__Task 1__.
In the column on price controls, what price does Dear Leader set for all cars?
__Task 2__.
Pick up the column on price controls from its last sentence and keep writing.

__Selected excerpt__.

#####

Price Controls Lead to Shortages and Harm the Poor

This is the 25th installment of The Rationalist, my column for the Times of India.

Indulge me with a thought experiment. One morning the ruler of our country, Dear Leader, decides that India’s poverty is unbearable to him. The people must be made rich. What is a metric of wealth? The automobile! Everyone should have a car! More people will then buy petrol and the economy will recover!

Dear Leader goes on his evening podcast and announces to the nation that henceforth, there will be a price cap on cars. All cars will have to be sold at the very affordable price of Rs 1 lakh only. What will happen?

You don’t need to know economics to answer this. Common sense will do. All manufacturers will stop making cars that cost more than Rs 1 lakh, for why would they sell at a loss? Existing inventory will be disposed of on a first-come-first-serve basis – or in the black market to those privileged with wealth and access. Eventually, there will be no new cars at all.

This seems like a dystopian scenario, but thought experiments can shed light on everyday principles by dressing them up in outrageous garb. The everyday principle here is this: price controls always lead to shortages. And yet, our politicians do not understand this.

The government recently announced that they are planning to put a cap on the prices of some hygiene products. This is a terrible idea. In any competitive market, producers are already driven by competition to sell at the lowest price point they can afford. If you set a price cap that is below this mark, they will have to stop manufacturing. The price cap will not offer any additional benefit to consumers – and will reduce the choices available to them.

How do prices work? Why do price caps hurt? I like to illustrate this with the example of Uber’s surge pricing. This mimics markets, with prices responding in real time to supply and demand. It has also caused much outrage, with users often complaining about Uber’s exploitative pricing during peak hours. Perfect example.

Imagine a miniature Uber world in which, at a specific moment, there are 50 available cars for 100 customers. There’s a mismatch between supply and demand, and Econ 101 tells you that the price should go up. But Dear Leader puts a price cap. What will happen?

Two things. One, the 50 available cars go to customers on a first-come-first serve basis, and 50 customers are left stranded. Some of those who are left stranded may have urgent needs, like catching a flight or going to hospital in an emergency. They would value the ride more. They would be willing to pay more. Some of those who do get cars may have a trivial need, and would gladly not take the trip if the price was too high. (They could use public transport or Netflix-and-chill at home.) First-come-first-serve doesn’t distinguish between the two. A surge price would reflect the scarcity of the ride, and signal its true value.

#####

__Text extracted from each page__.
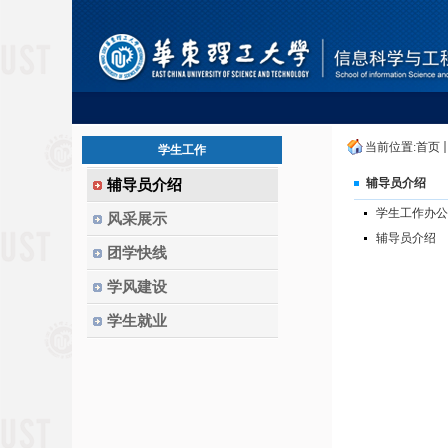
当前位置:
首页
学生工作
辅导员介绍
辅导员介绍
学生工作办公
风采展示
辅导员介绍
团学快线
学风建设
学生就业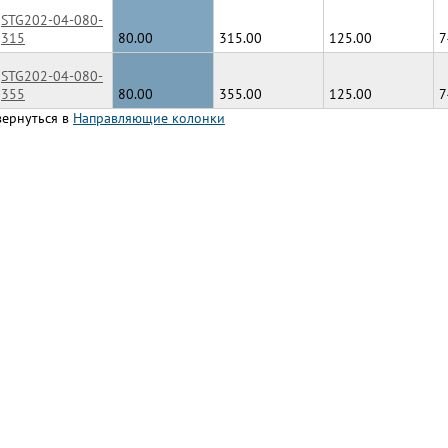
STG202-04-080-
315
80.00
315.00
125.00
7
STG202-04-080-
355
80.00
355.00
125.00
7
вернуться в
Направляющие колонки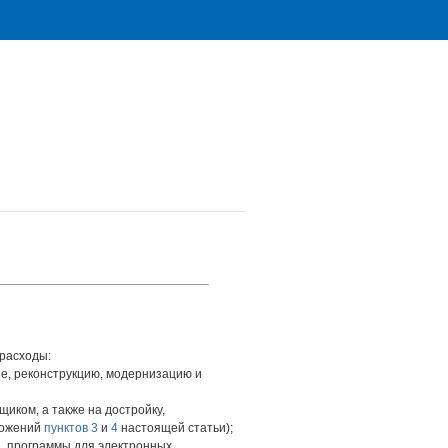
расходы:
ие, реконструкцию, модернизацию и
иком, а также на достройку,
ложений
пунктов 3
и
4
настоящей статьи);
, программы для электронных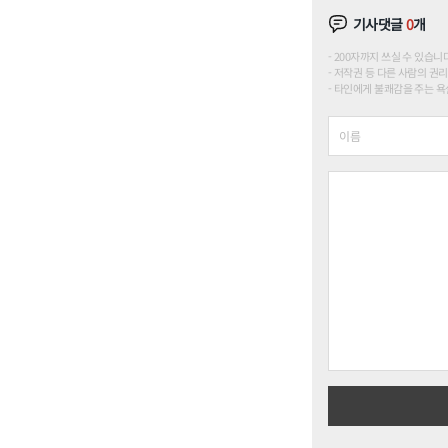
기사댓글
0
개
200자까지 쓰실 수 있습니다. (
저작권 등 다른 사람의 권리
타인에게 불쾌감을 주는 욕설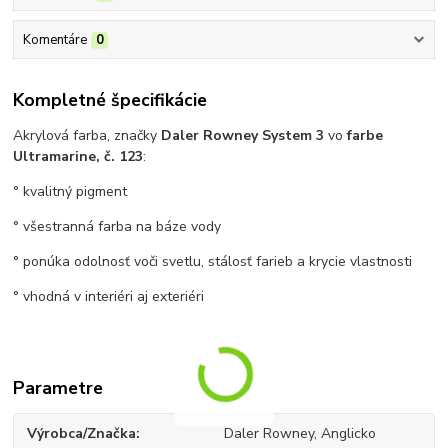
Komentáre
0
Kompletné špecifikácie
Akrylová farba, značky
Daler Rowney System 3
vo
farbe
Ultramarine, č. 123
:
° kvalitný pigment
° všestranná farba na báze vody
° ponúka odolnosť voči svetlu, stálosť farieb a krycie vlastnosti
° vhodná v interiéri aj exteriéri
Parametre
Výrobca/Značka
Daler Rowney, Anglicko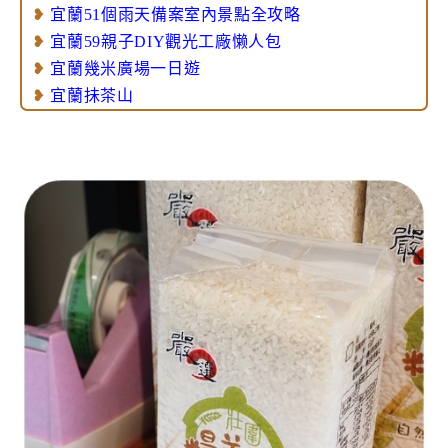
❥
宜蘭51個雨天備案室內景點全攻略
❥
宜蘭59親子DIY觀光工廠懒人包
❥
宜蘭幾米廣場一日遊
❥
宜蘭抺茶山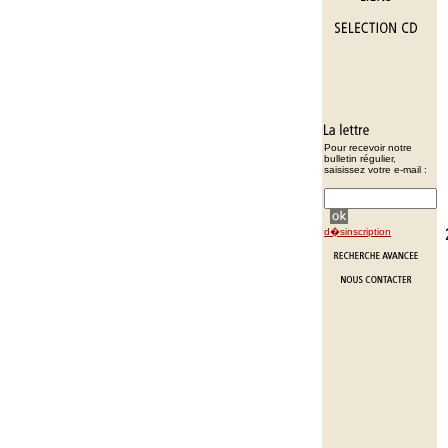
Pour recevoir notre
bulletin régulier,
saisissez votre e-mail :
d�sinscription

#####

__Expected answer 1__.
Rs 1 lakh.

__Expected answer 2__.
There is a second effect that is deeper than this allocation effect. A high price sends a signal to the marketplace. It incentivises Uber drivers taking a break to make themselves available. More cars get on the road. More needs get served. Over the long term, the money in driving Ubers might even incentivise people to move from less profitable professions to driving taxis. In a free market, prices carry the information that push people towards deriving the best value from their skills. Price caps stop this information. They perpetuate imbalances between supply and demand, which the market would otherwise sort out.

Whenever a ban on Uber’s surge pricing has been tried out in India, it has led to shortages.  A friend of mine actually missed a flight in Delhi when the government there experimented with it. What if she had a medical emergency at that time?

Another example: A few months ago, the government imposed price caps on stents. As you’d expect, it resulted in shortages, as all advanced stents that cost more than the cap became unavailable. This reduced the choices available to patients. How can this be good?

Economists agree on how prices work the same way physicists agree on the law of gravity. There is no ideological disagreement. Why, then, do politicians keep imposing price caps?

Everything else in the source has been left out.